§ What you are asked to do: Could you copy exactly the lines below, beginning at the line with "right eye: (154, 48)" and stopping after the line with "left ear: (73, 90)", with no pictures?

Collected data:
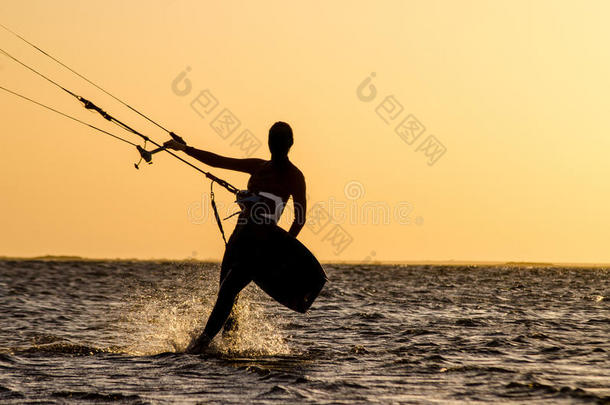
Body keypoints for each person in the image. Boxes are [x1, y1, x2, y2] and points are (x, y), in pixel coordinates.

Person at [164, 121, 306, 353]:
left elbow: (300, 218)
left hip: (262, 244)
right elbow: (219, 161)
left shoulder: (294, 176)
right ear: (269, 142)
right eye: (273, 141)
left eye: (279, 141)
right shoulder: (259, 167)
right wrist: (185, 149)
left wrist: (282, 247)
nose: (275, 145)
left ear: (289, 144)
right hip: (239, 238)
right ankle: (231, 348)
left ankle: (202, 344)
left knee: (229, 290)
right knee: (227, 293)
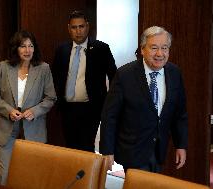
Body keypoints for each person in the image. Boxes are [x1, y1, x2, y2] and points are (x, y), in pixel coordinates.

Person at [99, 26, 188, 173]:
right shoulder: (124, 75)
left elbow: (180, 114)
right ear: (142, 49)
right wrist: (107, 151)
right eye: (154, 48)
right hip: (132, 151)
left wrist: (181, 145)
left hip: (159, 150)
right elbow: (110, 115)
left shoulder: (174, 73)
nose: (160, 53)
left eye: (164, 48)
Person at [0, 30, 56, 185]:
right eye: (23, 46)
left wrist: (35, 111)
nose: (27, 50)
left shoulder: (43, 68)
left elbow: (51, 97)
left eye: (30, 46)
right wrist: (9, 111)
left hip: (33, 128)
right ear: (15, 49)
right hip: (6, 128)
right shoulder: (3, 67)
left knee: (32, 176)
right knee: (4, 176)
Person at [52, 10, 117, 152]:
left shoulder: (101, 48)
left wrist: (109, 103)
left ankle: (87, 175)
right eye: (74, 27)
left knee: (87, 147)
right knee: (70, 147)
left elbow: (114, 77)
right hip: (67, 108)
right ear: (69, 28)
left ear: (87, 26)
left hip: (91, 108)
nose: (78, 31)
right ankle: (73, 174)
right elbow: (55, 77)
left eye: (81, 26)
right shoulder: (61, 50)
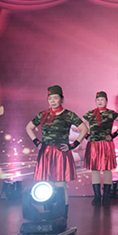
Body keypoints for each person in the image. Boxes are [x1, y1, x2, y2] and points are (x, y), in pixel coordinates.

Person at [25, 85, 88, 216]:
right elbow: (28, 127)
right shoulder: (43, 114)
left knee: (60, 184)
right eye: (50, 98)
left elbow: (84, 129)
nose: (52, 101)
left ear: (62, 99)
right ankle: (49, 213)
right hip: (46, 152)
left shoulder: (68, 114)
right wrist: (36, 142)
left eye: (55, 98)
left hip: (61, 152)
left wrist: (74, 145)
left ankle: (63, 214)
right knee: (46, 183)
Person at [84, 91, 118, 205]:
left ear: (106, 101)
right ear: (95, 101)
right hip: (93, 144)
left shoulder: (111, 113)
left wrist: (114, 135)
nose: (100, 101)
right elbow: (79, 124)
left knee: (107, 169)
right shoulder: (90, 113)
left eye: (102, 99)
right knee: (95, 169)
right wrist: (86, 136)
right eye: (98, 100)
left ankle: (106, 196)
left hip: (106, 144)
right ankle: (97, 196)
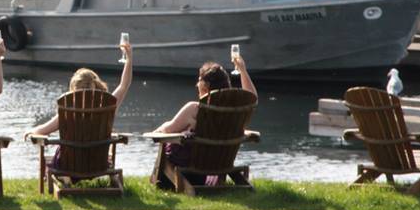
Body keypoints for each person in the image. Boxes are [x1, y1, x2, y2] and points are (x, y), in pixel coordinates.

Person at [152, 55, 257, 187]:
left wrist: (162, 128)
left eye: (199, 83)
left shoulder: (194, 110)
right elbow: (252, 97)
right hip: (220, 165)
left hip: (189, 169)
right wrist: (243, 70)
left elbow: (167, 131)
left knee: (168, 136)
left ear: (205, 87)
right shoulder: (237, 112)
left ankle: (160, 182)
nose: (197, 86)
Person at [26, 40, 134, 138]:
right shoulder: (106, 106)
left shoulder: (68, 112)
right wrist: (129, 60)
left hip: (68, 160)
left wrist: (31, 131)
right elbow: (124, 85)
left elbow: (41, 131)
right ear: (96, 86)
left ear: (73, 90)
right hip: (98, 160)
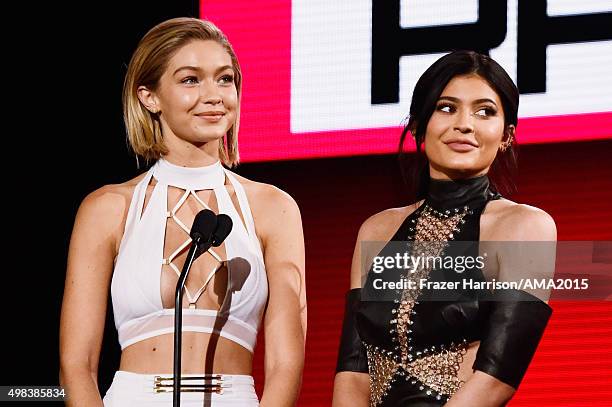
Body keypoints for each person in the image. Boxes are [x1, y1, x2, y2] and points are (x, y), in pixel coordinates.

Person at [59, 17, 306, 406]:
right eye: (191, 80)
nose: (214, 95)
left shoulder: (274, 208)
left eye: (225, 79)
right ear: (149, 97)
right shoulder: (107, 208)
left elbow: (285, 363)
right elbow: (76, 366)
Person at [333, 50, 556, 406]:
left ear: (506, 136)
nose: (465, 124)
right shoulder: (376, 229)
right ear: (419, 126)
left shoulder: (525, 226)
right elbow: (352, 370)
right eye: (447, 107)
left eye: (485, 111)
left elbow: (497, 377)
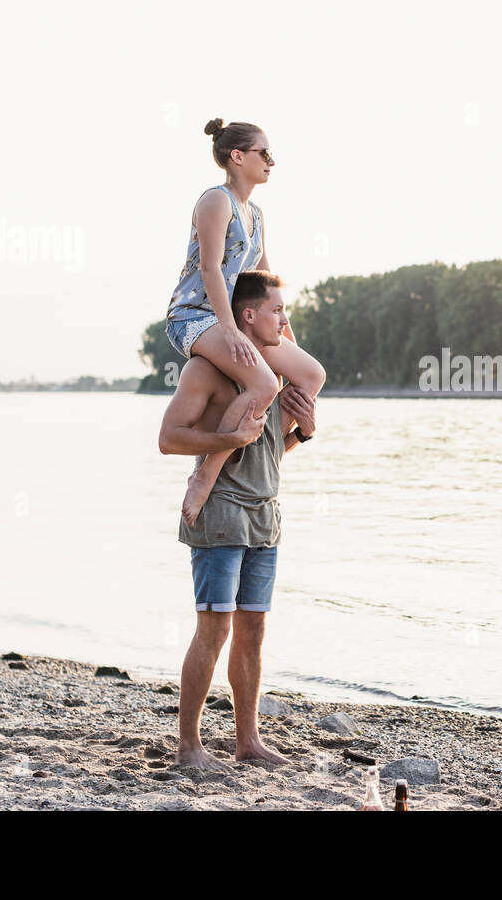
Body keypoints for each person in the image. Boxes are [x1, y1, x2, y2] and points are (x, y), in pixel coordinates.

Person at [158, 271, 319, 768]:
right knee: (214, 630)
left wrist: (302, 433)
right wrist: (225, 441)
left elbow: (269, 452)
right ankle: (189, 746)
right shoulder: (204, 370)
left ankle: (248, 742)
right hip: (221, 514)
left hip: (265, 516)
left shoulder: (274, 377)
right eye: (277, 311)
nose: (285, 322)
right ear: (247, 315)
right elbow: (169, 438)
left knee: (253, 633)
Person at [165, 117, 326, 527]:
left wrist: (285, 334)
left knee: (311, 374)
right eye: (263, 153)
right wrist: (230, 329)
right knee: (265, 383)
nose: (272, 161)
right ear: (237, 157)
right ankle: (205, 476)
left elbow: (264, 280)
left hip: (235, 321)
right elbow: (209, 269)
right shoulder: (215, 202)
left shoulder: (255, 212)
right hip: (194, 317)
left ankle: (273, 451)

§ Output of the task:
right eye: (154, 48)
right hip: (132, 151)
left wrist: (181, 145)
left hip: (159, 150)
right elbow: (110, 115)
left shoulder: (174, 73)
nose: (160, 53)
left eye: (164, 48)
Person at [0, 30, 56, 185]:
right eye: (23, 46)
left wrist: (35, 111)
nose: (27, 50)
left shoulder: (43, 68)
left elbow: (51, 97)
left eye: (30, 46)
right wrist: (9, 111)
left hip: (33, 128)
right ear: (15, 49)
right hip: (6, 128)
right shoulder: (3, 67)
left knee: (32, 176)
right knee: (4, 176)
Person at [52, 10, 117, 152]:
left shoulder: (101, 48)
left wrist: (109, 103)
left ankle: (87, 175)
right eye: (74, 27)
left knee: (87, 147)
right knee: (70, 147)
left elbow: (114, 77)
right hip: (67, 108)
right ear: (69, 28)
left ear: (87, 26)
left hip: (91, 108)
nose: (78, 31)
right ankle: (73, 174)
right elbow: (55, 77)
left eye: (81, 26)
right shoulder: (61, 50)
Body keypoints for each person in the image. Boxes are [x1, y1, x2, y2] and points are (x, y), in pixel coordinates.

Person at [25, 85, 88, 216]:
right elbow: (28, 127)
right shoulder: (43, 114)
left knee: (60, 184)
right eye: (50, 98)
left elbow: (84, 129)
nose: (52, 101)
left ear: (62, 99)
right ankle: (49, 213)
right hip: (46, 152)
left shoulder: (68, 114)
right wrist: (36, 142)
left eye: (55, 98)
left hip: (61, 152)
left wrist: (74, 145)
left ankle: (63, 214)
right knee: (46, 183)
Person at [84, 91, 118, 205]:
left ear: (106, 101)
right ear: (95, 101)
right hip: (93, 144)
left shoulder: (111, 113)
left wrist: (114, 135)
nose: (100, 101)
right elbow: (79, 124)
left knee: (107, 169)
right shoulder: (90, 113)
left eye: (102, 99)
right knee: (95, 169)
right wrist: (86, 136)
right eye: (98, 100)
left ankle: (106, 196)
left hip: (106, 144)
right ankle: (97, 196)
Body keypoints for each person in the image. Boxes are [x1, y1, x2, y2] and points are (x, y), in pixel coordinates.

Person at [152, 55, 257, 187]:
left wrist: (162, 128)
left eye: (199, 83)
left shoulder: (194, 110)
right elbow: (252, 97)
right hip: (220, 165)
left hip: (189, 169)
right wrist: (243, 70)
left elbow: (167, 131)
left knee: (168, 136)
left ear: (205, 87)
right shoulder: (237, 112)
left ankle: (160, 182)
nose: (197, 86)
Person at [26, 40, 134, 138]:
right shoulder: (106, 106)
left shoulder: (68, 112)
right wrist: (129, 60)
left hip: (68, 160)
left wrist: (31, 131)
right elbow: (124, 85)
left elbow: (41, 131)
right ear: (96, 86)
left ear: (73, 90)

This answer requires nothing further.